# PETUNJUK LATIHAN
1/ Rangkum artikel tentang "stunting" di industri asuransi dalam dua kalimat.
2/ Menurut artikel tentang "stunting" di industri asuransi, untuk apa analogi stunting diketengahkan? Jawab dalam satu atau dua kalimat.
3/ Lanjutkan artikel tentang "stunting" di industri asuransi, dimulai tepat setelah kalimat terakhirnya.

# KUTIPAN SUMBER
********
1
1

Memangkas ‘Stunting’ di Industri Asuransi

Budi Sartono Soetiardjo Pemerhati Publik & Asuransi. | Foto: doc

Oleh: Budi Sartono Soetiardjo

Stunting atau dalam Bahasa Indonesia disebut tengkes, beberapa tahun terakhir ini tengah menjadi perhatian serta pemerintah. Stunting adalah gangguan pertumbuhan anak, terjadi akibat minimnya asupan nutrisi atau gizi.

Ciri khas penderita stunting adalah kurangnya tinggi badan anak dibandingkan dengan teman-teman seusianya. Dampak stunting antara lain, rendahnya kemampuan belajar anak. Selain itu, penderita stunting sangat potensial terserang penyakit kronis.

Analogi stunting diketengahkan di sini guna memberi gambaran umum tentang kondisi perasuransian di tanah air yang membutuhkan penguatan dan penyehatan secara berjenjang, serta berkelanjutan.

Fenomena ketidaksehatan perusahaan asuransi sebetulnya sudah lama terjadi, namun kurang memperoleh perhatian serius pemerintah untuk segera ditangani. Indikasi stunting di perusahaan asuransi antara lain, kinerja buruk perusahaan, perlambatan ekspansi bisnis, dan menurunnya solvabilitas perusahaan asuransi dalam memenuhi semua kewajibannya kepada pihak lain, terutama kepada para pemegang polis.

Salah satu Upaya Otoritas Jasa Keuangan (OJK) untuk mengatasi ‘stunting’ di perusahaan asuransi adalah dengan melakukan penyehatan perusahaan melalui kewajiban meningkatkan ‘asupan nutrisi atau gizi’, yakni dengan menambah modal inti atau melakukan upaya pemenuhan modal perusahaan.

Ada dua pola penyehatan yang bakal dilakukan, yakni melalui KPPE (Kelompok Perusahaan Perasuransian berdasarkan Ekuitas) dan KUPA (Kelompok Usaha Perusahaan Asuransi). Kedua pola ini mirip dengan apa yang dilakukan oleh dunia perbankan dengan apa yang disebut KBMI, yakni menyusun klasifikasi bank berdasarkan modal inti, dan mengelompokkan usaha bank atau yang dikenal dengan sebutan KUB.

Dalam KPPE, penguatan atau pemenuhan modal perusahaan asuransi dibuat secara berjenjang melalui dua tahap. Tahap pertama, pemenuhan modal yang ditargetkan selesai akhir tahun 2026, dan tahap kedua selesai pada akhir tahun 2028.
********
# CATATAN YANG DITAMPILKAN
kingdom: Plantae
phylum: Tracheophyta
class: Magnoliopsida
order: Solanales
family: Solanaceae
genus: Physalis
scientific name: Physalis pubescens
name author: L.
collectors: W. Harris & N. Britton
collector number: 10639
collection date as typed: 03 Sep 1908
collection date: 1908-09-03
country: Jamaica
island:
********
# JAWABAN TIAP TUGAS
1/ Artikel ini memakai analogi stunting untuk menggambarkan kondisi perasuransian di tanah air yang membutuhkan penguatan dan penyehatan secara berjenjang serta berkelanjutan, dengan indikasi berupa kinerja buruk perusahaan, perlambatan ekspansi bisnis, dan menurunnya solvabilitas. Untuk mengatasinya, OJK mewajibkan penambahan modal inti melalui dua pola, yaitu KPPE dan KUPA, dan pemenuhan modal dalam KPPE dibagi dua tahap yang ditargetkan selesai akhir 2026 dan akhir 2028.

2/ Analogi stunting diketengahkan untuk memberi gambaran umum tentang kondisi perasuransian di tanah air. Kondisi itu membutuhkan penguatan dan penyehatan secara berjenjang serta berkelanjutan.

3/
Adapun pengaturan KPPE ditetapkan sebagai berikut:

1.Perusahaan asuransi konvensional, pada tahun 2026 harus memenuhi target modal minimum Rp500 miliar dan pada akhir tahun 2028 sudah harus mencapai Rp1 triliun.

2.Perusahaan reasuransi konvensional, akhir tahun 2026 harus memenuhi target modal minimum Rp1 triliun dan pada akhir tahun 2028 sebesar Rp2 triliun.

3.Asuransi syariah, pada tahun 2026 modal minimum harus Rp250 miliar dan akhir tahun 2028 harus sudah mencapai Rp500 miliar.

4.Sedangkan reasuransi syariah, pada tahun 2026 modal inti harus Rp500 miliar dan pada tahun 2028 harus mencapai Rp1 triliun.

Apabila perusahaan asuransi tidak masuk KPPE, maka diarahkan untuk masuk KUPA.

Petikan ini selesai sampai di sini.